Study confirms: 80 per cent fewer falls with the C-Brace

The world's first computer-controlled leg orthosis sets new standards in neuro-orthotics


Thursday, 2 November 2023

  • Study objective:To provide clinical evidence of the effectiveness of the C-Brace compared with conventional leg orthoses on 102 patients with neurological and muscular paralysis of the legs.

  • Significant results: The systematic comparison verifies 80 per cent fewer falls with the C-Brace compared with conventional orthoses. Mobility and quality of life improve significantly.

  • Technical innovation: Thanks to microprocessor technology, the C-Brace makes a major and clinically significant contribution to improving balance and reducing falls.

  • Improved quality of life: “When I was first fitted with the C-Brace, after so long I finally had the feeling of being safe again,” says a patient with post-polio syndrome.

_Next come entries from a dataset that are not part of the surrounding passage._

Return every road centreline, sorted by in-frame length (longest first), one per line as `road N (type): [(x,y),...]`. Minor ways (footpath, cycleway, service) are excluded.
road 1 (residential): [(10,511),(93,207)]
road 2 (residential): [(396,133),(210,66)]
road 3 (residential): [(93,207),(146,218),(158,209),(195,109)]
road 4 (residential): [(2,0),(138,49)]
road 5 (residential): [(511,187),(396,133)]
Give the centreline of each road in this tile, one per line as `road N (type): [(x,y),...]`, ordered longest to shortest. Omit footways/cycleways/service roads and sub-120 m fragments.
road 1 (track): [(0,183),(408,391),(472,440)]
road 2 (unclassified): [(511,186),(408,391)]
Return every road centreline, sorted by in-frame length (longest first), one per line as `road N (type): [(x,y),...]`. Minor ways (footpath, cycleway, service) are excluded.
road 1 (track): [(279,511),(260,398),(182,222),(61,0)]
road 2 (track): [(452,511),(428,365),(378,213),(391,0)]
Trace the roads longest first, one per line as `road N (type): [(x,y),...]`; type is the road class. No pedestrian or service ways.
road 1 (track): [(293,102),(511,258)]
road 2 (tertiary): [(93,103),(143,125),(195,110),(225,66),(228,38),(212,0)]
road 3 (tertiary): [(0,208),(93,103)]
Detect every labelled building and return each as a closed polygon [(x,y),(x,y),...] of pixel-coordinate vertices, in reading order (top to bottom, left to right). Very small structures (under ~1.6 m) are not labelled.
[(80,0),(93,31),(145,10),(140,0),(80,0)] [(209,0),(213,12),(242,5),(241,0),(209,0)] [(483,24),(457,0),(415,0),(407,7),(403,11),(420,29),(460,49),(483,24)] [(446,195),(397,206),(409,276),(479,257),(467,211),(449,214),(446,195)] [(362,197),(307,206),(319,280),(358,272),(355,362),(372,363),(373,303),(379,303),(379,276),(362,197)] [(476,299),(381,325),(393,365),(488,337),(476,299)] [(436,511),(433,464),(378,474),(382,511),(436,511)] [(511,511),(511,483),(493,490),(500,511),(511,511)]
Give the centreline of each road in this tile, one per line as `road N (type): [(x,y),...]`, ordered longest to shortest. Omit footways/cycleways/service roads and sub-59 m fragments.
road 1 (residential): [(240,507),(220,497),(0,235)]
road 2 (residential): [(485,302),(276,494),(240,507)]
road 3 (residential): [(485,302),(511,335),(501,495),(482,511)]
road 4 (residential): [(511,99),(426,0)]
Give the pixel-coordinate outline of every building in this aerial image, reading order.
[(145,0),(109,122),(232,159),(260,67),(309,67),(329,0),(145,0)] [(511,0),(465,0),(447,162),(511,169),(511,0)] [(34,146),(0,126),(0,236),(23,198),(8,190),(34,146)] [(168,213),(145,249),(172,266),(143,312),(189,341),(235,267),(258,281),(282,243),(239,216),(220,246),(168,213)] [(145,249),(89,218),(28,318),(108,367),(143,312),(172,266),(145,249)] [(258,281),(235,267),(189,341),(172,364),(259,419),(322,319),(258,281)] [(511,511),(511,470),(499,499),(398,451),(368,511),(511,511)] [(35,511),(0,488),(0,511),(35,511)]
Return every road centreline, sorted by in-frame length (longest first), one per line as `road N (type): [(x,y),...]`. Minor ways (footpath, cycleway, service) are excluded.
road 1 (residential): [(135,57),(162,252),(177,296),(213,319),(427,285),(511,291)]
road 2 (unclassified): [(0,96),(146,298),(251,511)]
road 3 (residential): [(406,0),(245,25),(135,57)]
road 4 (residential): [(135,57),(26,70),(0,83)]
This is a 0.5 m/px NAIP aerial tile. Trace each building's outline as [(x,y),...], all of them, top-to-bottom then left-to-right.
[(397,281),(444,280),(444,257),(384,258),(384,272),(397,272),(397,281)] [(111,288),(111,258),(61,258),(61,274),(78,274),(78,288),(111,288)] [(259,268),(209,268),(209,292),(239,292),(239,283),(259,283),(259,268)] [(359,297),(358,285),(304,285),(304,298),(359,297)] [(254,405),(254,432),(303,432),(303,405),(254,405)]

Reduced risk of falling, more mobility and better balance: The computer-controlled C-Brace leg orthosis facilitates everyday movement patterns such as sitting down, walking and climbing stairs better than conventional leg orthoses. This has been proven for the first time by an international study published in September 2023. This means a significant improvement in quality of life and freedom of movement for people who have limited mobility and an increased risk of stumbling and falling due to paralysis caused byneurological or muscular impairments.1

The randomised, controlled cross-over study focused on comparing the C-Brace with conventional leg orthoses called KAFOs (Knee-Ankle-Foot Orthoses) and SCOs (Stance Control Orthoses). As the world’s first and only SSCO (Stance and Swing phase Control Orthosis), the C-Brace regulates both the stance and swing phase when walking, resulting in a more dynamic and sensitive gait.While KAFOs and SCOs only lock or open the knee joint, thus having limited function, sensor technology supports the entire gait cycle.

The primary objective of the study was to assess balance for each orthosis using the Berg Balance Scale (BBS).2 The secondary criteria focused on actual falls, mobility, function and quality of life. Professor Dr Frank Braatz, a professor of orthobionics and a specialist in orthopaedics and accident surgery, physical and rehabilitative medicine in the Centre for Healthcare Technology at Göttingen Private University of Applied Sciences, led this international clinical study. 102 patients from 13 study centres in Germany, Austria, the Netherlands and the USA took part.

“It’s about regaining independence, about participating in life to the maximum extent. For people with neurological disorders who have muscular deficits in controlling the knee joint, for example after incomplete paraplegia or poliomyelitis, this means a higher quality of life. The tests showed significant improvement on the Berg Balance Scale using the C-Brace. These are benefits and functions that other orthoses are simply unable to achieve to this extent and which also enhance patient safety,” said Professor Braatz, describing the results.  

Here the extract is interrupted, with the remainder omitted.